In 2005, thanks to David Best, considered one of the founding fathers of the art car movement in America and a mentor, I learned some of the basics in making an art car. Underneath the 'tentacles' on the back end of my truck, is a huge dent.  Now two years old and weathered, the beading has not held up.  Knowing what I know now, I would have had that section clear coated!

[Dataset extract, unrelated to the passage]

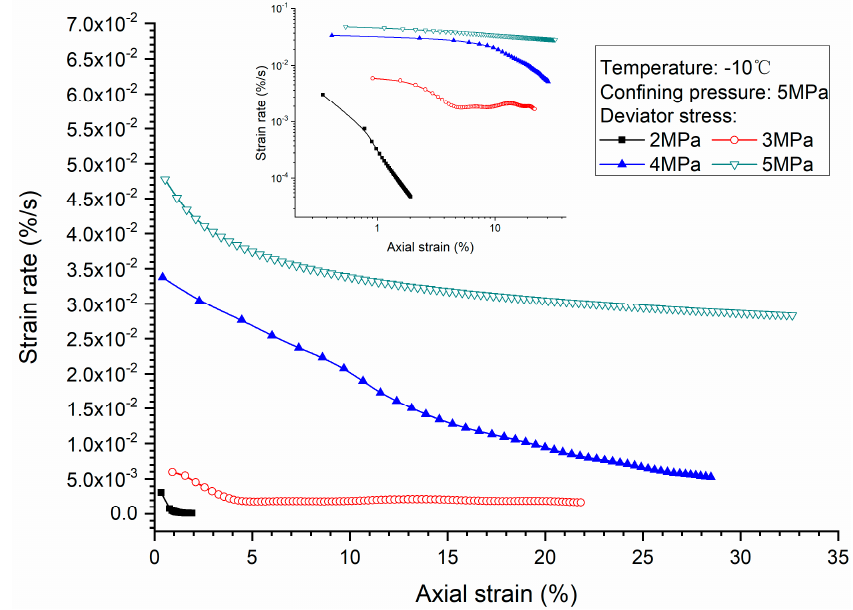
Figure 7. Creep strain rate versus axial strain for methane hydrate-bearing frozen specimens under high deviator stresses.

The image below tentacles, features some of the beading I did as part of the crew working on Gregory Fleeman's Jeep Wrangler "Electrolux" designed by David Best and Gregory Fleeman.


David Best



Possible Bio & Health Hazards:  Greatest health risk to working on art cars can be from the prolonged inhalation of fumes or of skin absorption from silicone caulking, other glues, spray paints, mineral spirits, etc.  Exercise caution, wear gloves or rub in hand sealants, be well ventilated and dispose of all used materials with Green in mind, taking all such empty cans, used rags etc, to the toxic recycle areas of your local dump.  This helps keep this nasty stuff out of the water shed.   Also for those of us who have used computer keyboards for over 20 years, be wary of repetitive motion injuries, such as your hands going numb.  If this happens, rest your hands and do something else on the project.  Work to perfect your skills to use less.


The above beading was done by myself, under the direction of David.

The beautiful blue beading was done by Jen, featured below, under the direction of David. 

Many talented artists helped bring Gregory's Jeep to life.